Thanks a lot Usman Rashid and Daniel Wright . I briefly went through these articles and it makes more sense to me now. I will read them thoroughly and try to follow and apply it.
Daniel Wright Thanks for sharing useful information and a bit of interesting history. It's always motivating to experience how scientific knowledge advances with interconnected contributions from people all around the world.
It can sometimes be difficult to estimate if there are no (or very few) specific outcomes in a district ; it makes a lot of sense to choose the base category (the left out one) sensibly eg the most common, and in ordinal I sometimes find it works ordered lowest to highest but not the the other way around. It may also be that you have to group the outcomes if a particular outcome is rare. So some trial and error may be necessary, but I have never failed to get estimation. Stata is notoriously slow with large data sets and that is when specialist software like MLwiN comes into its own.
Hi Usman Rashid and Daniel Wright , I tried using the multi-level multinomial logistic regression. I am not fully aware if I am doing it correctly. First, I tried the simplified version of non-multi level command :
Sabina Thapa Magar I am not well versed in STATA. You may also look at the MLwiN shared by Kelvyn Jones , chapter 10 in the manual along with its do/log (at: http://www.bristol.ac.uk/cmm/software/runmlwin/examples/).
Assuming that the model structure is correctly specified, small variance for district as random effect suggests that the differences between the districts are small. I see i.dist as a fixed effect and dist as random effect. What is i.dist?
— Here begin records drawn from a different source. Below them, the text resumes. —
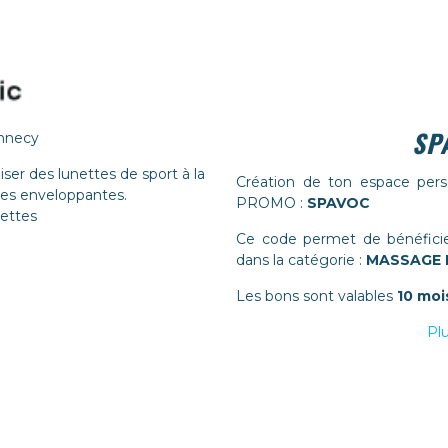
SP
nnecy
iser des lunettes de sport à la
Création de ton espace perso
tes enveloppantes.
PROMO :
SPAVOC
nettes
Ce code permet de bénéficie
dans la catégorie :
MASSAGE 
Les bons sont valables
10 moi
Plu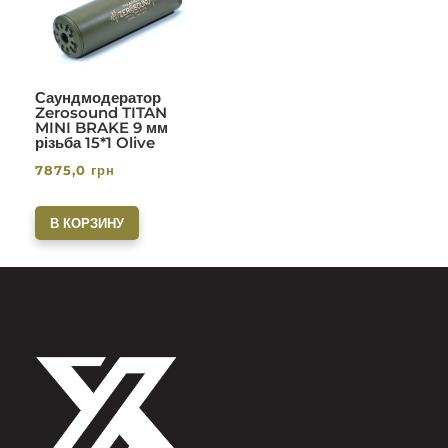
Саундмодератор
Zerosound TITAN
MINI BRAKE 9 мм
різьба 15*1 Olive
7875,0
грн
В КОРЗИНУ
I think household nested within district will be specified as: M1[dist] M2[dist>hhid ]. Here is an example: https://www.stata.com/manuals/semexample39g.pdf
Thanks Daniel Wright for your contribution. Your article did helped me a lot. But I got stuck with syntax now as I am also using this model for the first time.
Hi Usman Rashid , The last command should not include i.dist in fixed effect. I posted the wrong command, sorry. But other than that my question was exactly for using hhid and district as random effects. I will check the second link that provided as well as the one Kelvyn Jones suggested. Thank you very much.
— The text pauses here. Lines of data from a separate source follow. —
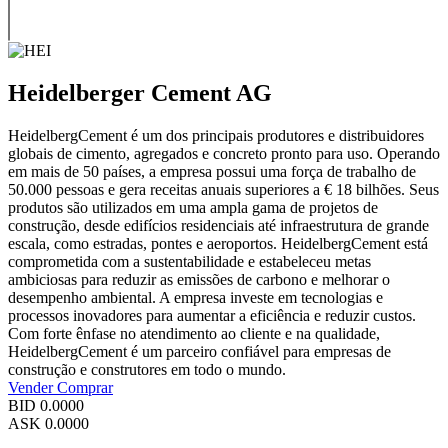
Heidelberger Cement AG
HeidelbergCement é um dos principais produtores e distribuidores
globais de cimento, agregados e concreto pronto para uso. Operando
em mais de 50 países, a empresa possui uma força de trabalho de
50.000 pessoas e gera receitas anuais superiores a € 18 bilhões. Seus
produtos são utilizados em uma ampla gama de projetos de
construção, desde edifícios residenciais até infraestrutura de grande
escala, como estradas, pontes e aeroportos. HeidelbergCement está
comprometida com a sustentabilidade e estabeleceu metas
ambiciosas para reduzir as emissões de carbono e melhorar o
desempenho ambiental. A empresa investe em tecnologias e
processos inovadores para aumentar a eficiência e reduzir custos.
Com forte ênfase no atendimento ao cliente e na qualidade,
HeidelbergCement é um parceiro confiável para empresas de
construção e construtores em todo o mundo.
Vender
Comprar
BID
0.0000
ASK
0.0000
i.dist is for district. Then it means any of the above command should not include district variables in fixed effect. So I should be excluding the district variables from all the command and instead use as nested.
Sabina Thapa Magar Yes, in this case it does not make sense to include district as both random and fixed effect. Following model sounds plausible:
employment_status hhid)
This model estimates log likelihoods for employment status corresponding to the categories of (sex schooling total_hours occupation industry) while attributing the variance in the data to individuals from different households located in various districts.
Sabina Thapa Magar Yes, but not necessarily. If the research question is to evaluate differences across industry and occupation, I would focus on these.